Directive 1: Repeat the lines of the records exactly, everything from the line containing "8 800 350-20-16" down to the line containing "mana kita bertumbuh?", with both of those lines included. Leave the picture lines out of your answer.

Excerpt provided:
-- Opening Marker --
Wednesday, April 18, 2012

Film Review: I'm Going Home

"I'm Going Home" *** (out of ****)

I have a little known rule but whenever a movie starts off with "Sous le Ciel de Paris (AKA Under Paris Skies)" playing over the opening credits, I know the movie has to be good.

"I'm Going Home" (2001) was directed by Manoel de Oliveira, considered to be the greatest Portuguese filmmaker of all-time and the oldest living filmmaker in the world at the ripe old age of 104. At the time when he made this film Oliveira was 93.

Like so many great filmmakers on the world stage Oliveira is not well known in America. Here, sadly, audiences like to watch movies with men in tights (AKA comic book adaptations). Movies have become a business which is preoccupied with the 18-29 demographic (which I am a part of but clearly I do not think the same way as my peers). That group is not interested in the work of great filmmakers such as Oliveira or Theo Angelopoulos (one of the giants of cinema we sadly lost this year). These men make movies about adults confronting adult problems while not wearing a mask or flying.
-- Closing Marker --
Information:
-- Opening Marker --
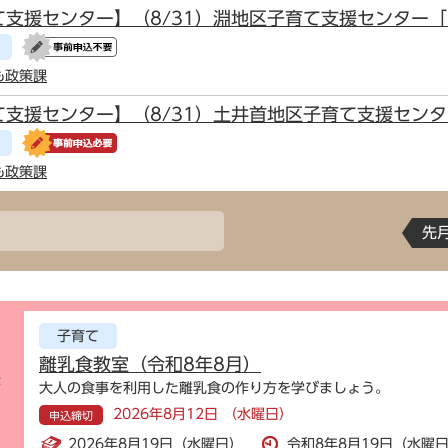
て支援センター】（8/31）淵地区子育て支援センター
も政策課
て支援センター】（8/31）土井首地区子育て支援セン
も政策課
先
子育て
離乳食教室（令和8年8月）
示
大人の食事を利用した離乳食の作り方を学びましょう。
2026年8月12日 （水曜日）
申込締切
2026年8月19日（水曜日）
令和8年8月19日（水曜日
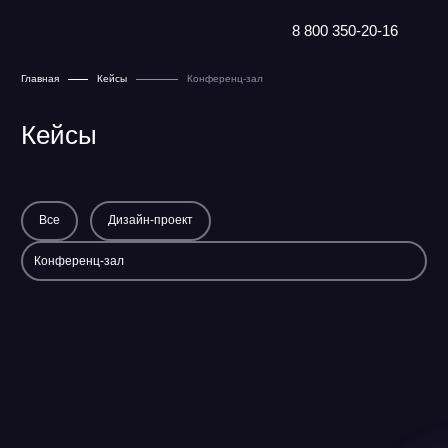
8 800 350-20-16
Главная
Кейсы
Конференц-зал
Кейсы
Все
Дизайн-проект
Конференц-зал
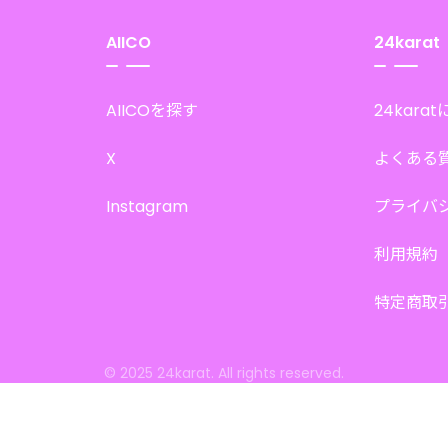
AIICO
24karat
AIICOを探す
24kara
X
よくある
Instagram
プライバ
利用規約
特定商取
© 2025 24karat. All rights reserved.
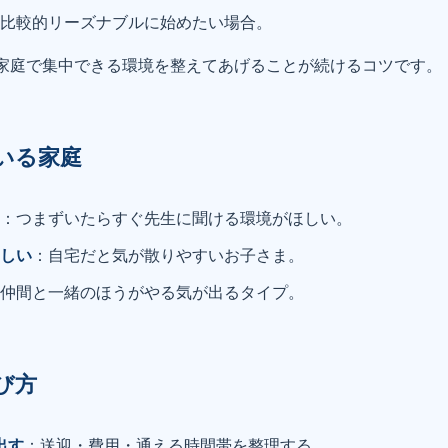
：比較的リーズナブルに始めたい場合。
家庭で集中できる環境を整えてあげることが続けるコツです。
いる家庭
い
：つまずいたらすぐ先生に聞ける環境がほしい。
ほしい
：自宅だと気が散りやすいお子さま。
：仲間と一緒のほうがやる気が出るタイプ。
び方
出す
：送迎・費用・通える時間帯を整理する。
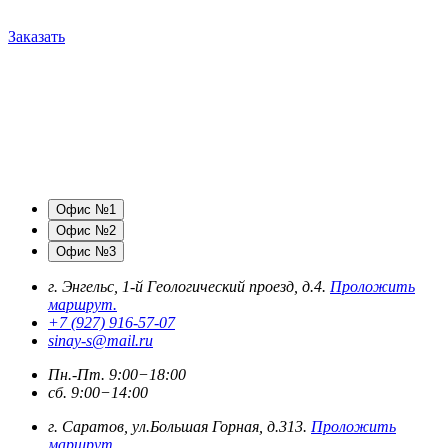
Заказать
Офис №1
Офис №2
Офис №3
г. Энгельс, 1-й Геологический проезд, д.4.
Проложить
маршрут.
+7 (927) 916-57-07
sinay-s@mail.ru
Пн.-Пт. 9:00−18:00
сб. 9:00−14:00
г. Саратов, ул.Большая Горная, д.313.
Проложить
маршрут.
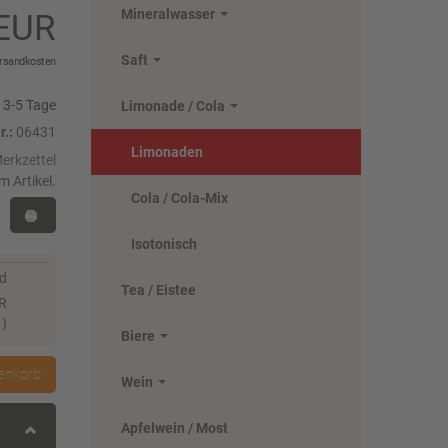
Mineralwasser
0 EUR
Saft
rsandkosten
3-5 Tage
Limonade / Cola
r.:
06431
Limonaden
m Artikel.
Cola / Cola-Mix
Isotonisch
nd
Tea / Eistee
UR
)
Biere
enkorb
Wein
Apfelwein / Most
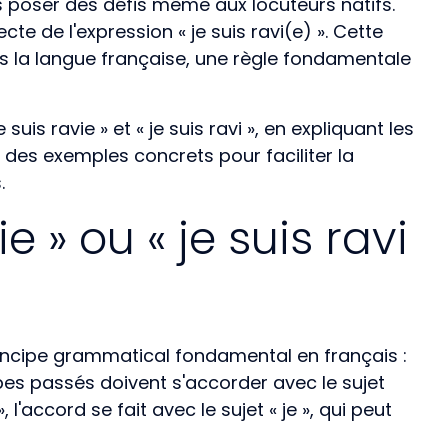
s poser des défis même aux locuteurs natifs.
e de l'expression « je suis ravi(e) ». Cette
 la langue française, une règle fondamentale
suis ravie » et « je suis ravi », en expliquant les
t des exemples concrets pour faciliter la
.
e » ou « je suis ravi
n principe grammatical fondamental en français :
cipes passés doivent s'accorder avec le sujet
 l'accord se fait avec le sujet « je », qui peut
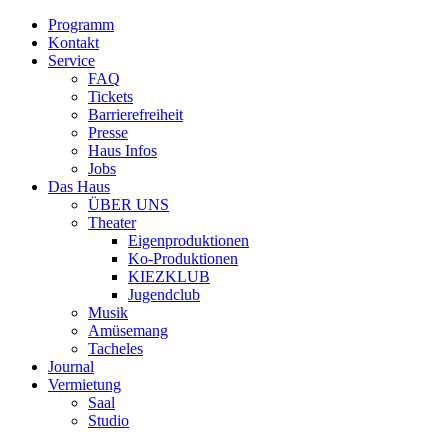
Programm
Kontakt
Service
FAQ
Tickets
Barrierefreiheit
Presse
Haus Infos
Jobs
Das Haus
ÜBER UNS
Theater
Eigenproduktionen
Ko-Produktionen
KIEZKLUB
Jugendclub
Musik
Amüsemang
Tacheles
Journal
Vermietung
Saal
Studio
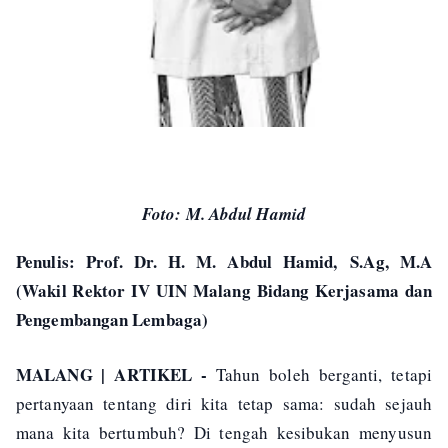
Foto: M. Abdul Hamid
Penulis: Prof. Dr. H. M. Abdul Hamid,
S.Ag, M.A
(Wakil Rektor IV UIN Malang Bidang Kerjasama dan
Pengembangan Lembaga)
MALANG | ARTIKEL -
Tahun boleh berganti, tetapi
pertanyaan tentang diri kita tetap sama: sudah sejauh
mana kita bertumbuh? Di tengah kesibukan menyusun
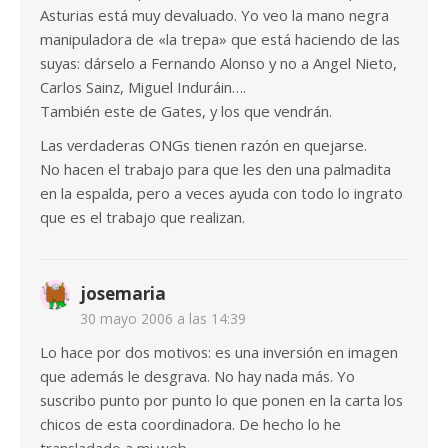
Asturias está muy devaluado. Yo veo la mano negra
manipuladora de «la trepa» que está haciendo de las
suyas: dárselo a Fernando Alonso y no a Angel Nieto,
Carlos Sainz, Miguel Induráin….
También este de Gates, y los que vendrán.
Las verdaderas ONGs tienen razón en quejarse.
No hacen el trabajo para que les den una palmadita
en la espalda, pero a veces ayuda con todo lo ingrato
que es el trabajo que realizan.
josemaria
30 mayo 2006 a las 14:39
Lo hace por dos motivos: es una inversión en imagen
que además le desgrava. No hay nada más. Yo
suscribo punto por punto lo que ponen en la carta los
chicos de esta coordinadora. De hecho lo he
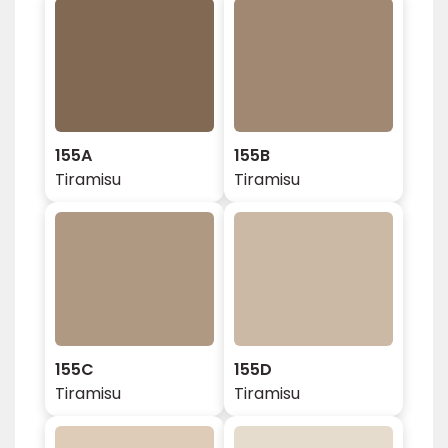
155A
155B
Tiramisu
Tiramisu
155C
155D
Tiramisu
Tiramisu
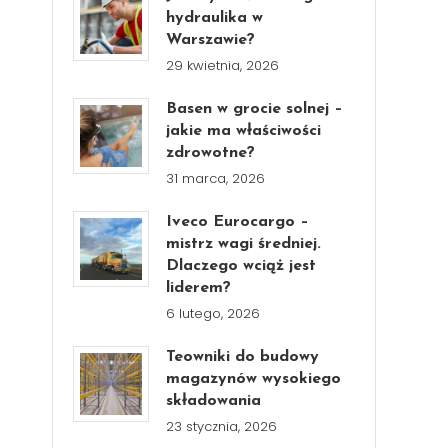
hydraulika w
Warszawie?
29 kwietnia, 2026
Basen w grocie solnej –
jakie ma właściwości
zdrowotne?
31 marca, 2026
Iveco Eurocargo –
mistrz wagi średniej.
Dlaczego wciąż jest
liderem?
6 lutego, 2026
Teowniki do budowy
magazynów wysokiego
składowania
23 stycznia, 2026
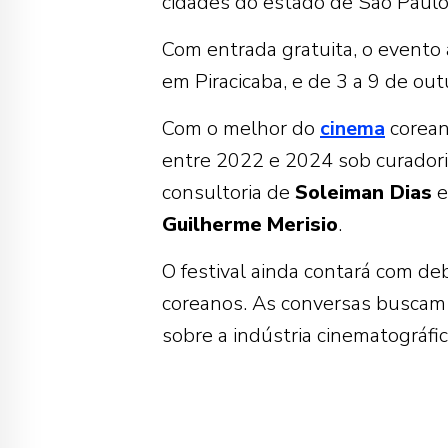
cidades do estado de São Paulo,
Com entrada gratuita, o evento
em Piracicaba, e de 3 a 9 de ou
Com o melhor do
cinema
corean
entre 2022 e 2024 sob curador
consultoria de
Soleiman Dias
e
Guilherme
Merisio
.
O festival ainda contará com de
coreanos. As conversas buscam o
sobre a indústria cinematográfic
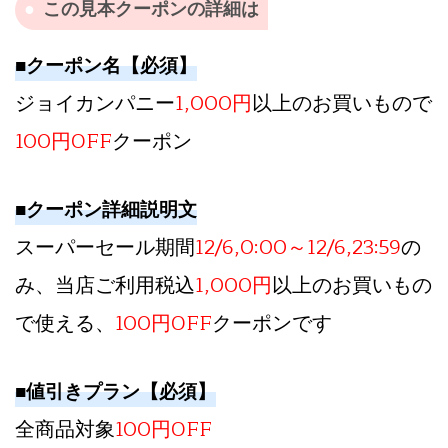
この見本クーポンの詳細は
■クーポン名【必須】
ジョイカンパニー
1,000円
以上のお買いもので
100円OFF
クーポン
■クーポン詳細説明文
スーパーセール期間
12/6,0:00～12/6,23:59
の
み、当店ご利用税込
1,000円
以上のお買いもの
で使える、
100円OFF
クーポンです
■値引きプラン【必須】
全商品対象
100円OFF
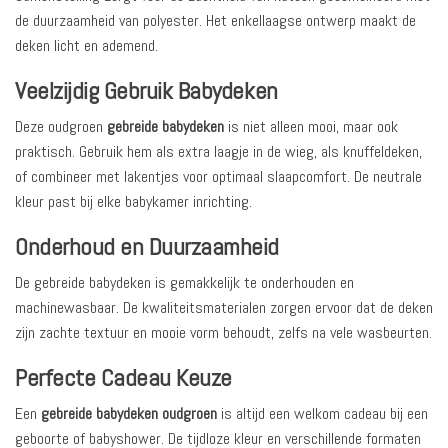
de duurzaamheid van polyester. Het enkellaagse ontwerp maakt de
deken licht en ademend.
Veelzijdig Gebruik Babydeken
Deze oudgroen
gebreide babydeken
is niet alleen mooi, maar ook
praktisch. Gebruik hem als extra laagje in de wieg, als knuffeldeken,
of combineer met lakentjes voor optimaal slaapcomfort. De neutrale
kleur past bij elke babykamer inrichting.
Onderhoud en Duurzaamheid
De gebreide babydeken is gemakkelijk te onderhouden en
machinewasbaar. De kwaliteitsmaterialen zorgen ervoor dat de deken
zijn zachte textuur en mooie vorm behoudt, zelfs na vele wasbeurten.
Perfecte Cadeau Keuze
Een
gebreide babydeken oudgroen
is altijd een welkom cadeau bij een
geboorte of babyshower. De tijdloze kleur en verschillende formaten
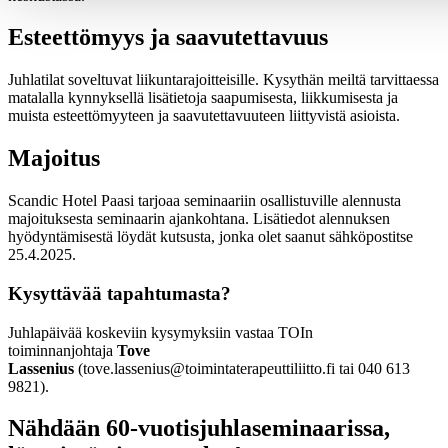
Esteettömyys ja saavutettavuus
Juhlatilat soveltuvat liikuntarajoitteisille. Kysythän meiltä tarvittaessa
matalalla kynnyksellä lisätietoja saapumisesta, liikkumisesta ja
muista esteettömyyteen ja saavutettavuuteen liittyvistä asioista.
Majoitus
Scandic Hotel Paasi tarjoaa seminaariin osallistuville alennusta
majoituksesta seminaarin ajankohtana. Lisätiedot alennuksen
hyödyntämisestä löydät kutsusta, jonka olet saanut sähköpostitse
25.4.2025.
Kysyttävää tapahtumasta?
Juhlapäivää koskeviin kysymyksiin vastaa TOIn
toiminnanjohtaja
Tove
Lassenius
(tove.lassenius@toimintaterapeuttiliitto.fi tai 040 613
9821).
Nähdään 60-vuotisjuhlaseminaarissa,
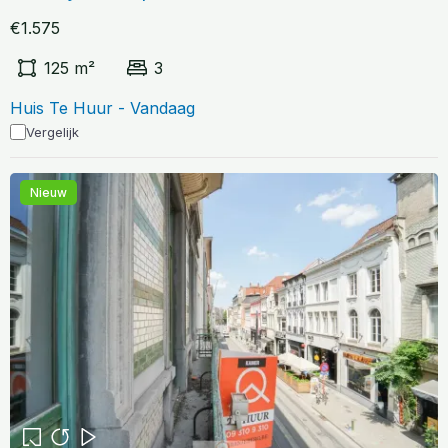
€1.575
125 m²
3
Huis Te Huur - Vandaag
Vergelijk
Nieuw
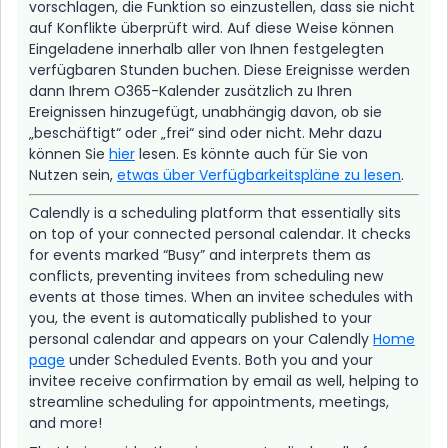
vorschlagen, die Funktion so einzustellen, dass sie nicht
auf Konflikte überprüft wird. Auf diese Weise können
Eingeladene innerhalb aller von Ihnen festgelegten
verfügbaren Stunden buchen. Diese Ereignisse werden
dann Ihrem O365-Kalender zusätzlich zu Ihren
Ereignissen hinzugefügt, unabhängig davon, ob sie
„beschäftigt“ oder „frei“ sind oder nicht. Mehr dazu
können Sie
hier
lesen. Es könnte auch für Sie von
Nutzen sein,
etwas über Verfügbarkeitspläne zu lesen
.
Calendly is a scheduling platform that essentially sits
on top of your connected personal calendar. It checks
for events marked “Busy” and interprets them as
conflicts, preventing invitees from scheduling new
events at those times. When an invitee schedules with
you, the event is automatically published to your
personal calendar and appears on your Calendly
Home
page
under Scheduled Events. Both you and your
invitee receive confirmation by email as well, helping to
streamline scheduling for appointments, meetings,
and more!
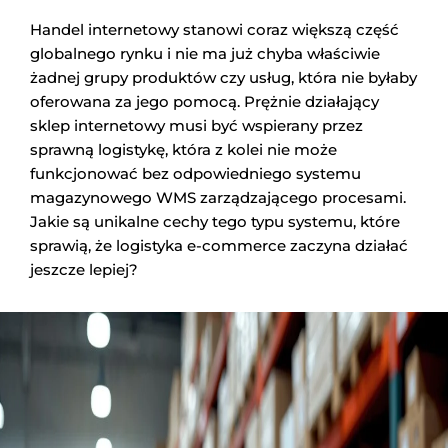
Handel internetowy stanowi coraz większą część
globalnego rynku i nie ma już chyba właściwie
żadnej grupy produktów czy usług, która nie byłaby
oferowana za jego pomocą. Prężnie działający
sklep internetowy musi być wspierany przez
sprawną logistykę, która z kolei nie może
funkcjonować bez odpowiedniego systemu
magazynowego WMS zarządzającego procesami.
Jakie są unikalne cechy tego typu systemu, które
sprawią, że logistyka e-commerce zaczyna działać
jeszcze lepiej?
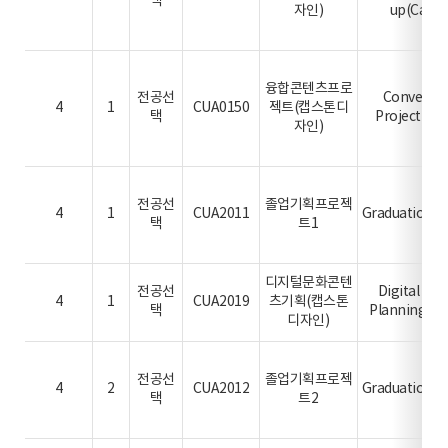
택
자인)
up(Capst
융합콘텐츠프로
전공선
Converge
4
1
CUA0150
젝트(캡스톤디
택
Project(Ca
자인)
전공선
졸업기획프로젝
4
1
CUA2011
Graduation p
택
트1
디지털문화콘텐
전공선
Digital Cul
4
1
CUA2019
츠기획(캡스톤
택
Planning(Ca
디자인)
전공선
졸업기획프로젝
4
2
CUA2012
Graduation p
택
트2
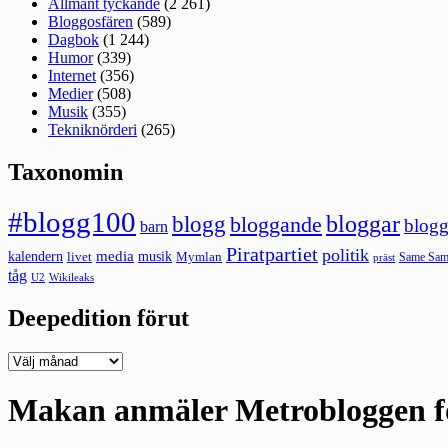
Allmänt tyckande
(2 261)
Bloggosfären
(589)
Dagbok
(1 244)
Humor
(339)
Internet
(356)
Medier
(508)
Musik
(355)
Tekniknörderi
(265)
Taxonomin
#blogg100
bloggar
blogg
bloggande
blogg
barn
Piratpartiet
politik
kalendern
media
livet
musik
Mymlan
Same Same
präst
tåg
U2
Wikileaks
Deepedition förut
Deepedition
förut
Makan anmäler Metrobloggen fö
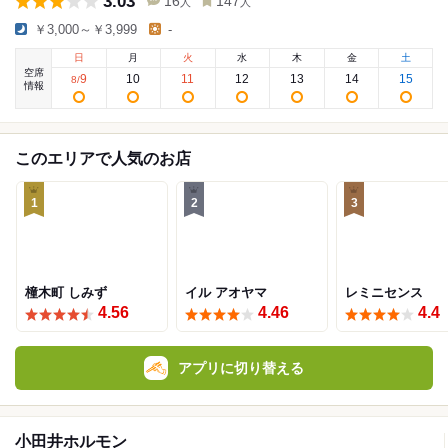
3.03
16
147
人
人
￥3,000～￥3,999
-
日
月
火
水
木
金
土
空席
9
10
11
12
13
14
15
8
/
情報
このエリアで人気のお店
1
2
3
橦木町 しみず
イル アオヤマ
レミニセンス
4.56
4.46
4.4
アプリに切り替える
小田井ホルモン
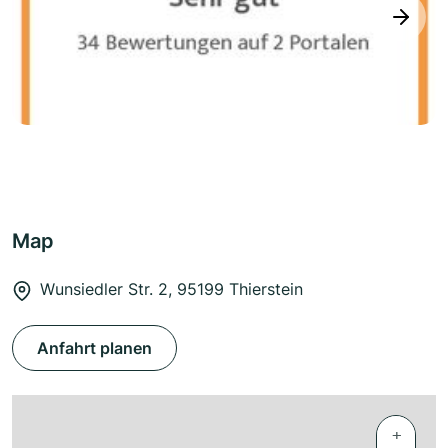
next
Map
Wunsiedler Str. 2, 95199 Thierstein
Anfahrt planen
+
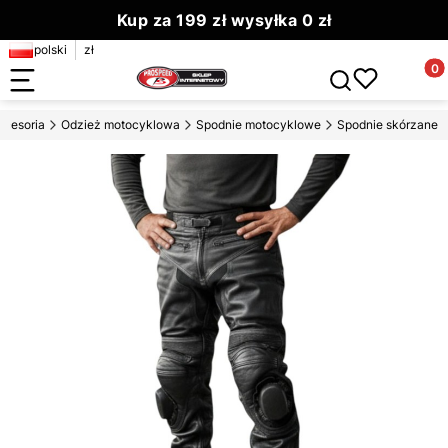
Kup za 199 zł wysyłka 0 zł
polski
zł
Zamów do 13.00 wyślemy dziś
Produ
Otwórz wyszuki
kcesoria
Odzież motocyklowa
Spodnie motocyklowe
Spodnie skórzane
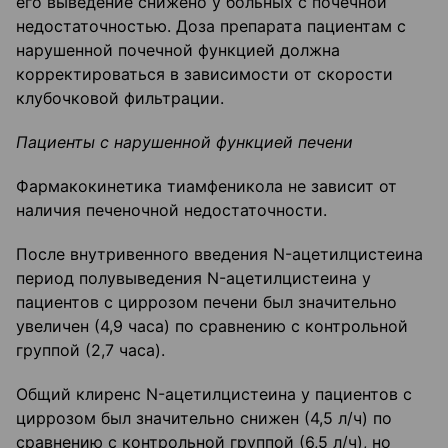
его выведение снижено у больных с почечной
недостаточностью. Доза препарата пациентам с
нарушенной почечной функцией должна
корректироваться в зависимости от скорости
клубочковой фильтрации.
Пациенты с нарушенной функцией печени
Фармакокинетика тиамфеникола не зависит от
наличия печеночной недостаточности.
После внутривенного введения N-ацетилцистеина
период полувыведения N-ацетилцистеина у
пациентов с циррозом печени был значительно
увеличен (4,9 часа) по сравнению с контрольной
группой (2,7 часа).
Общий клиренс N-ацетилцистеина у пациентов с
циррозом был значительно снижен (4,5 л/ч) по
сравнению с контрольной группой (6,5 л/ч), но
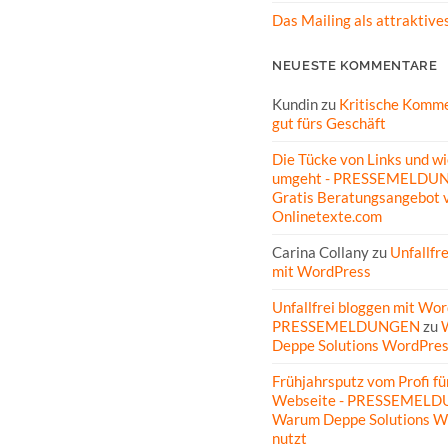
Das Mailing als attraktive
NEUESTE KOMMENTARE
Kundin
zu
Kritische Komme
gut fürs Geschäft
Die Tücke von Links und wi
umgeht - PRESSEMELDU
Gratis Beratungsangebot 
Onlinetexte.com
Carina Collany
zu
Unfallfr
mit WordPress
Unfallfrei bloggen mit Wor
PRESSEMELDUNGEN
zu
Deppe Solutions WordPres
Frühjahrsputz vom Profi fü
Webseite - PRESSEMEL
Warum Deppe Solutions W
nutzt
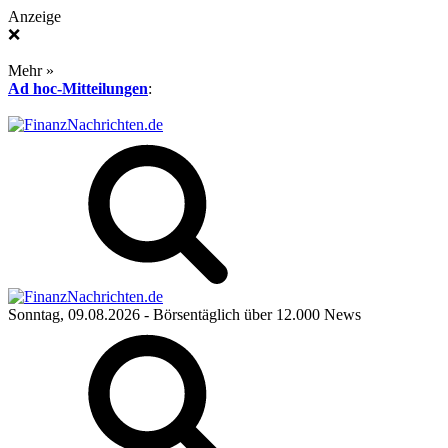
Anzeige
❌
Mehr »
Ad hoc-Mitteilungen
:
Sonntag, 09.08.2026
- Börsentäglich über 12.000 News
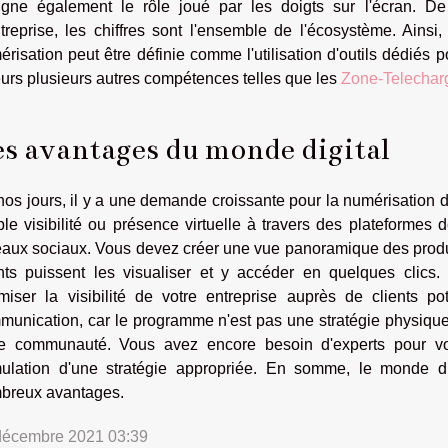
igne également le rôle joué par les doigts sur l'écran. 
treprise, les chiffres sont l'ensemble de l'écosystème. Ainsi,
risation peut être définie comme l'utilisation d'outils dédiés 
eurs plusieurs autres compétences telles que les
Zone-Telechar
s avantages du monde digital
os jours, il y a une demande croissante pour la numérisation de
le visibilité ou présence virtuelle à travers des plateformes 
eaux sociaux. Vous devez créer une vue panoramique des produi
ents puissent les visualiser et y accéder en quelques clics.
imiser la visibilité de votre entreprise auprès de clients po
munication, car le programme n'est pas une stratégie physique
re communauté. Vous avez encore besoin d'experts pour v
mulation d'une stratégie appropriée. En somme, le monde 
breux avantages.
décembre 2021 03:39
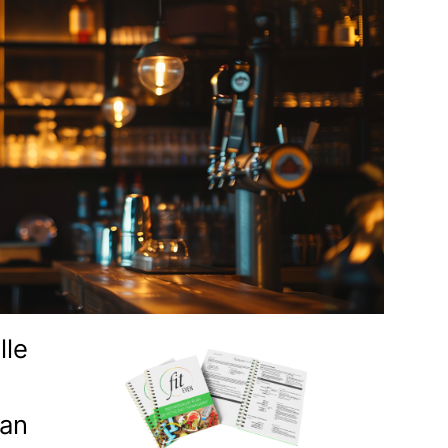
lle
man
-- Closing Marker --
Directive 2: According to the film review, how old was Manoel de Oliveira when he made "I'm Going Home"?

Final answer 1:
8 800 350-20-16
Главная
Кейсы
Конференц-зал
Кейсы
Все
Дизайн-проект
Конференц-зал
AIICO
24karat
AIICOを探す
24kara
X
よくある
Instagram
プライバ
利用規約
特定商取
© 2025 24karat. All rights reserved.
：比較的リーズナブルに始めたい場合。
家庭で集中できる環境を整えてあげることが続けるコツです。
いる家庭
い
：つまずいたらすぐ先生に聞ける環境がほしい。
ほしい
：自宅だと気が散りやすいお子さま。
：仲間と一緒のほうがやる気が出るタイプ。
び方
出す
：送迎・費用・通える時間帯を整理する。
Заказать
Офис №1
Офис №2
Офис №3
г. Энгельс, 1-й Геологический проезд, д.4.
Проложить
маршрут.
+7 (927) 916-57-07
sinay-s@mail.ru
Пн.-Пт. 9:00−18:00
сб. 9:00−14:00
г. Саратов, ул.Большая Горная, д.313.
Проложить
маршрут.
Mineralwasser
0 EUR
Saft
rsandkosten
3-5 Tage
Limonade / Cola
r.:
06431
Limonaden
m Artikel.
Cola / Cola-Mix
Isotonisch
nd
Tea / Eistee
UR
)
Biere
enkorb
Wein
Apfelwein / Most
s poser des défis même aux locuteurs natifs.
e de l'expression « je suis ravi(e) ». Cette
 la langue française, une règle fondamentale
suis ravie » et « je suis ravi », en expliquant les
t des exemples concrets pour faciliter la
.
e » ou « je suis ravi
n principe grammatical fondamental en français :
cipes passés doivent s'accorder avec le sujet
 l'accord se fait avec le sujet « je », qui peut
Programm
Kontakt
Service
FAQ
Tickets
Barrierefreiheit
Presse
Haus Infos
Jobs
Das Haus
ÜBER UNS
Theater
Eigenproduktionen
Ko-Produktionen
KIEZKLUB
Jugendclub
Musik
Amüsemang
Tacheles
Journal
Vermietung
Saal
Studio
Foto: M. Abdul Hamid
Penulis: Prof. Dr. H. M. Abdul Hamid,
S.Ag, M.A
(Wakil Rektor IV UIN Malang Bidang Kerjasama dan
Pengembangan Lembaga)
MALANG | ARTIKEL -
Tahun boleh berganti, tetapi
pertanyaan tentang diri kita tetap sama: sudah sejauh
mana kita bertumbuh? Di tengah kesibukan menyusun

Final answer 2: He was 93.